# [Description of the task]
Within the records, say how many lines include the word "ALBA"; the answer should be the number and no more.

○ ○ ○

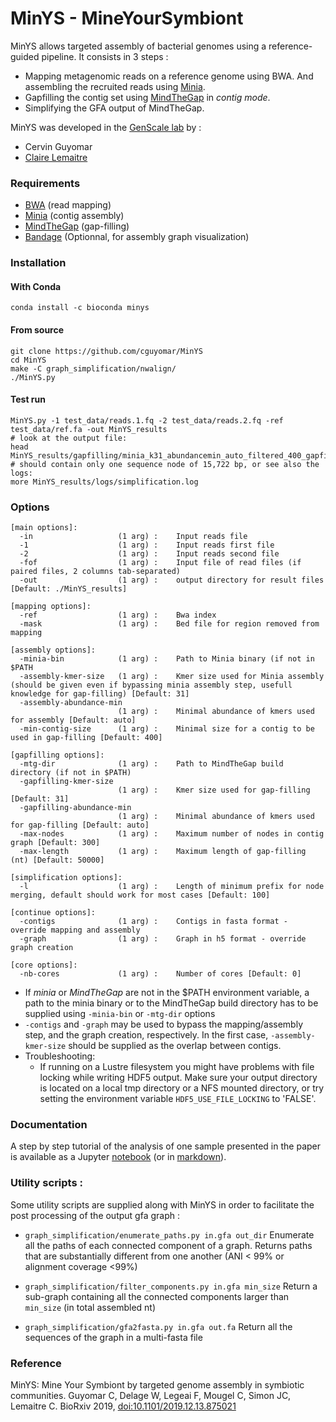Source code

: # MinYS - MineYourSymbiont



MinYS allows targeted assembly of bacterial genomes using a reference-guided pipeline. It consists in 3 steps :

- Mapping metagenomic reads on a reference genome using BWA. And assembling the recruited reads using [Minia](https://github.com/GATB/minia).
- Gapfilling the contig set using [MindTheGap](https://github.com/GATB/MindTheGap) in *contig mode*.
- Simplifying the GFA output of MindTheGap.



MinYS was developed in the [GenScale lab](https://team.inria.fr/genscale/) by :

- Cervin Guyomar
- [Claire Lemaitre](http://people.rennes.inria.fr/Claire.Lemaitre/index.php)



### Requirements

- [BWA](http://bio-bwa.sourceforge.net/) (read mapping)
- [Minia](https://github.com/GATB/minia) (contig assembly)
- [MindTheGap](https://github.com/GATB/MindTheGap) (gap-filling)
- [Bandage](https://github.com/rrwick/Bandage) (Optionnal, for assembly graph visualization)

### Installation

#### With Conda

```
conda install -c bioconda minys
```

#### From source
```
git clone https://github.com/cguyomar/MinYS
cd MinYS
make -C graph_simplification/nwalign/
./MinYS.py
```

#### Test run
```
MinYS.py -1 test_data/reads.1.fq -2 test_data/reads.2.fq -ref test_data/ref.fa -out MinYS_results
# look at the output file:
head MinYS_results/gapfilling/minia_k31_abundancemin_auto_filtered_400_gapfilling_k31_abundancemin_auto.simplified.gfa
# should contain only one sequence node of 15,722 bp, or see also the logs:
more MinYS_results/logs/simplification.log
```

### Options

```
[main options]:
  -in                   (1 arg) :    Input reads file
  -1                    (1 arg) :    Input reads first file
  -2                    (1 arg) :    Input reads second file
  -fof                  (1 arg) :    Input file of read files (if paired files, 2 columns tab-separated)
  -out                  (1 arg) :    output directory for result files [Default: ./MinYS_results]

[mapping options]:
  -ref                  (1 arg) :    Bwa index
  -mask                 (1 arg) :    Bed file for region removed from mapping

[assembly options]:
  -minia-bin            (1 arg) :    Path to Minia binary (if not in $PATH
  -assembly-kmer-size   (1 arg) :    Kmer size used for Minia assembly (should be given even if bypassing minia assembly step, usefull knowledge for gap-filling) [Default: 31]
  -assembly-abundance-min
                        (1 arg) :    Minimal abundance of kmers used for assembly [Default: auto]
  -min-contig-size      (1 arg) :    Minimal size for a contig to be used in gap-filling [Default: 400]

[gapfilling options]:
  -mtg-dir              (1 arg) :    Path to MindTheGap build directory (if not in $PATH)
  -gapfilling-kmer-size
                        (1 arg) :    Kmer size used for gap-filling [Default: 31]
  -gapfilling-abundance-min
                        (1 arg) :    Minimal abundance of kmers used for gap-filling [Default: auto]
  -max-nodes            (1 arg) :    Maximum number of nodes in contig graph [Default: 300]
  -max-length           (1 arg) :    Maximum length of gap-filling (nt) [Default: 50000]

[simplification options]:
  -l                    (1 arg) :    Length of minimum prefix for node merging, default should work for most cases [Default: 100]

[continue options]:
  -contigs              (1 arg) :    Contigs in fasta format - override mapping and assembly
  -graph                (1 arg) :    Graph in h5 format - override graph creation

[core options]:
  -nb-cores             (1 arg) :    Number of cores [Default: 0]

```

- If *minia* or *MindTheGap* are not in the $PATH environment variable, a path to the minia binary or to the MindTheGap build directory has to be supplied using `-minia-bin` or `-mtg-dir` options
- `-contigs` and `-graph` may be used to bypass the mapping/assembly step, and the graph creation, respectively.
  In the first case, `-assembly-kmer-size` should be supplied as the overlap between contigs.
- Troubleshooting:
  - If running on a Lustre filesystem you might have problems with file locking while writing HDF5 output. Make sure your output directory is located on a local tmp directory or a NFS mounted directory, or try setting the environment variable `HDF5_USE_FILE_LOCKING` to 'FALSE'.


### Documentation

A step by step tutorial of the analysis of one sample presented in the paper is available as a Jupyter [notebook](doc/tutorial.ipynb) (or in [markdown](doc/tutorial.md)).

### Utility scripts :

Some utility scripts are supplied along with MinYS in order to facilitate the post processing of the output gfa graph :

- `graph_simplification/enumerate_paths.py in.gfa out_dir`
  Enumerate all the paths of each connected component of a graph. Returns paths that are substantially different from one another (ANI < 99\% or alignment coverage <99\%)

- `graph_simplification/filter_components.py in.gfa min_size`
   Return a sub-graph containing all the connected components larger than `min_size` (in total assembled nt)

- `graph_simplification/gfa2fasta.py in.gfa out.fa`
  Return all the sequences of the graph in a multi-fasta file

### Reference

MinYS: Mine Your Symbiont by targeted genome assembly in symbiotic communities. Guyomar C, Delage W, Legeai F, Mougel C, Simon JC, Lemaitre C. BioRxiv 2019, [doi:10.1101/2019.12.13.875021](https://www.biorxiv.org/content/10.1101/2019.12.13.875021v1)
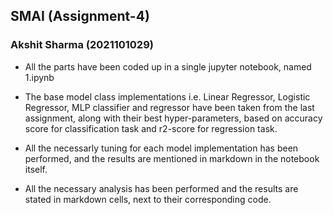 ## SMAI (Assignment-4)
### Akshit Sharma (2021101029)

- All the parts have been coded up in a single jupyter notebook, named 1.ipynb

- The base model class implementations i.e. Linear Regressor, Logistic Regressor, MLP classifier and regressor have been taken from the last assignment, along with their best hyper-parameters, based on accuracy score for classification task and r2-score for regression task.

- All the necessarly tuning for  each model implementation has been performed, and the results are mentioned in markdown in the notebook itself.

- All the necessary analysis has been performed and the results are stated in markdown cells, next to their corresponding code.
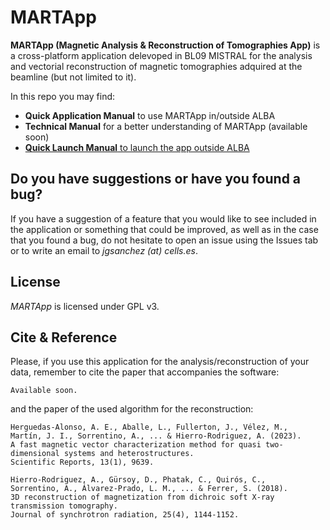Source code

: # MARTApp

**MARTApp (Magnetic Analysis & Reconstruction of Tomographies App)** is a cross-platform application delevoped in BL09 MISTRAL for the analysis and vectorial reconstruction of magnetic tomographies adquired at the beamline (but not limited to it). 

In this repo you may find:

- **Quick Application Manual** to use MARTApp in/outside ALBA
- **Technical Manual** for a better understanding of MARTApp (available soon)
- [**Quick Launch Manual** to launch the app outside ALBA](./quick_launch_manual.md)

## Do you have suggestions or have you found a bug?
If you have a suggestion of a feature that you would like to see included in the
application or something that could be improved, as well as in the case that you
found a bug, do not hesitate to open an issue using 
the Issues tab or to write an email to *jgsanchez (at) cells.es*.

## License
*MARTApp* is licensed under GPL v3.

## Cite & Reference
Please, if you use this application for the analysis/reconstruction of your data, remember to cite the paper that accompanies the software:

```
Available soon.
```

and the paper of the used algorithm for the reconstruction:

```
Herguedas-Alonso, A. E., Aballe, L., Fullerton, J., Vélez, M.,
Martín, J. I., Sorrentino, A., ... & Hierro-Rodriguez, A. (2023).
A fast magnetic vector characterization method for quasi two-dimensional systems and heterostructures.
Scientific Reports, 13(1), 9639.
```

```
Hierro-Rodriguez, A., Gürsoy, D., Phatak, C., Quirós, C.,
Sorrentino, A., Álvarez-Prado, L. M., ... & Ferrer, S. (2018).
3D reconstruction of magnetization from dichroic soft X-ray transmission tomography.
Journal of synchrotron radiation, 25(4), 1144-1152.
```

○ ○ ○

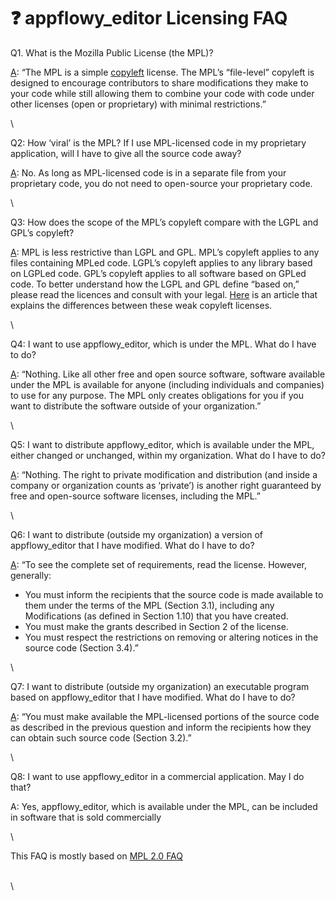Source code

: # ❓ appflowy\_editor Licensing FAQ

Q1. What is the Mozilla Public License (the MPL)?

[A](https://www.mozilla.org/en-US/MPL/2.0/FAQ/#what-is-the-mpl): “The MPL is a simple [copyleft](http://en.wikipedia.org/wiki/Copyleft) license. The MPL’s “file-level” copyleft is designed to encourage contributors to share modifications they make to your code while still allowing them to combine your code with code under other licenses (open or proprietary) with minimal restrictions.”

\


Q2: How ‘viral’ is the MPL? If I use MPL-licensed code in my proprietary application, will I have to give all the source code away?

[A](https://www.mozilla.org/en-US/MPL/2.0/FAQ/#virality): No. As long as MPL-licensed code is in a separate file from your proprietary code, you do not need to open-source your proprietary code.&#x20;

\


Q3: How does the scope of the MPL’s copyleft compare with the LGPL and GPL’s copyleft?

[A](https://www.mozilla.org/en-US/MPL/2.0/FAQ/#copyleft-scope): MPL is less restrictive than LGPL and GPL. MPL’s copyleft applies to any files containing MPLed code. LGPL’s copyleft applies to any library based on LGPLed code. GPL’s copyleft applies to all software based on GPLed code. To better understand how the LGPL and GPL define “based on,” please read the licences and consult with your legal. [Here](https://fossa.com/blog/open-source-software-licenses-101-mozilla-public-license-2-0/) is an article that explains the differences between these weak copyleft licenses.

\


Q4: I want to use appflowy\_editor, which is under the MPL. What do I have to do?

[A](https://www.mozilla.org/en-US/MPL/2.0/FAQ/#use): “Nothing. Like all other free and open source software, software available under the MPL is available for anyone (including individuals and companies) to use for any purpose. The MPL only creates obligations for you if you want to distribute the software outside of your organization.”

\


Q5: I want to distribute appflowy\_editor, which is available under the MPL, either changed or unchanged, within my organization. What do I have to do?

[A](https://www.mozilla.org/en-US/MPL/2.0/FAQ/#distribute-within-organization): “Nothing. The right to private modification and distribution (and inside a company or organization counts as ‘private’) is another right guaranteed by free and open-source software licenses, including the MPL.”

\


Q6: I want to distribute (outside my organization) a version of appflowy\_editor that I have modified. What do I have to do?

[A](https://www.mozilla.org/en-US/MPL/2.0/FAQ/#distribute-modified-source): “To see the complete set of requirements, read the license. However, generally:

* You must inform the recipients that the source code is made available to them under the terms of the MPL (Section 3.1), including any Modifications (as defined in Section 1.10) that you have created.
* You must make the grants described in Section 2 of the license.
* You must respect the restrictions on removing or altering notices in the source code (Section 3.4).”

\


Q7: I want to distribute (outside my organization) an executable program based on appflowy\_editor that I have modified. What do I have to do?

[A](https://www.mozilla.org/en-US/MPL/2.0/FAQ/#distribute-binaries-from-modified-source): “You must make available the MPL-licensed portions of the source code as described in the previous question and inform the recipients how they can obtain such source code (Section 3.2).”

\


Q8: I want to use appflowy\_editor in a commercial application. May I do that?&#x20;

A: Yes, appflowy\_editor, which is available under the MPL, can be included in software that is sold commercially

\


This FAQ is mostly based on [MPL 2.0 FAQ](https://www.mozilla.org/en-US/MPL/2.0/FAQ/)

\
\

○ ○ ○

# [Exercise answer]
2